» Records from a dataset
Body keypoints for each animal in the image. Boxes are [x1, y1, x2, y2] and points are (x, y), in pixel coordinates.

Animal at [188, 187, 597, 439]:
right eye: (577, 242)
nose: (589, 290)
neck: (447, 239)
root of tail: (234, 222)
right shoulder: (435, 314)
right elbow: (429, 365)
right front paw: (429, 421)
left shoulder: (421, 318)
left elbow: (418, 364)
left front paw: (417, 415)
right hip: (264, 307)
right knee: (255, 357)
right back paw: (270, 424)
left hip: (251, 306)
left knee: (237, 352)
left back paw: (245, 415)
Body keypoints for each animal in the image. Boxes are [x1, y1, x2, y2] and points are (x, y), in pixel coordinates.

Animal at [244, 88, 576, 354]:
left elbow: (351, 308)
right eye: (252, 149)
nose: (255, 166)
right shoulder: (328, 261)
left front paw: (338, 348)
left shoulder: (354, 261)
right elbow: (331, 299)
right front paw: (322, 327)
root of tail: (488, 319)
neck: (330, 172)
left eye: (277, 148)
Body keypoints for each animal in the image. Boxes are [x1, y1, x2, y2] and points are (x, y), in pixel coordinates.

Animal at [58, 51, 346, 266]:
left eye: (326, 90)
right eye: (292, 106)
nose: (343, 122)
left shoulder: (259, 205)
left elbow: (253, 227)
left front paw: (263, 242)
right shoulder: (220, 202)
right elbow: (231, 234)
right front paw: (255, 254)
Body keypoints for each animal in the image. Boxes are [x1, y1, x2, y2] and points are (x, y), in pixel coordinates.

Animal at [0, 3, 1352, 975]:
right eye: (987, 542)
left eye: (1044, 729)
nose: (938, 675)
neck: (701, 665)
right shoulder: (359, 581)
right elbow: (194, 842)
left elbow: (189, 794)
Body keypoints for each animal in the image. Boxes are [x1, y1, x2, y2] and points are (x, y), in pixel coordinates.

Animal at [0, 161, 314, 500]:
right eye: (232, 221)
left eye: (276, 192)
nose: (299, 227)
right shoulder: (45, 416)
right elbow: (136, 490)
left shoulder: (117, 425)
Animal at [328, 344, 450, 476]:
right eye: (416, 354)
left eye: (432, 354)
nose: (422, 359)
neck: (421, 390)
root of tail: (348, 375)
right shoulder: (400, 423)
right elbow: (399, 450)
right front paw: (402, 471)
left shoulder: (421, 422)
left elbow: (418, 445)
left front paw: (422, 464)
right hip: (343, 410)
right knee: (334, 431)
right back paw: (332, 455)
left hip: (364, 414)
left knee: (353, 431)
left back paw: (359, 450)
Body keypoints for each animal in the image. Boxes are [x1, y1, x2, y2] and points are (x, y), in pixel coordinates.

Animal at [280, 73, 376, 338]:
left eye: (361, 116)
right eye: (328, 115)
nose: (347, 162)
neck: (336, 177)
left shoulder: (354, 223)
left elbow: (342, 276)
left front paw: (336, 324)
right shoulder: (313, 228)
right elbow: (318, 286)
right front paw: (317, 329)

» What needs to be done
Above are the records; copy exactly the lines from the line with "left back paw: (245, 415)" through the line with "right eye: (292, 106)", both included.

» Written answer
left back paw: (245, 415)
Body keypoints for each animal in the image. Boxes are [x1, y1, x2, y2] and points are (x, y), in pixel coordinates.

Animal at [244, 88, 576, 354]:
left elbow: (351, 308)
right eye: (252, 149)
nose: (255, 166)
right shoulder: (328, 261)
left front paw: (338, 348)
left shoulder: (354, 261)
right elbow: (331, 299)
right front paw: (322, 327)
root of tail: (488, 319)
neck: (330, 172)
left eye: (277, 148)
Body keypoints for each animal in the image. Boxes are [x1, y1, x2, y2] and points are (x, y), in pixel coordinates.

Animal at [58, 51, 346, 266]:
left eye: (326, 90)
right eye: (292, 106)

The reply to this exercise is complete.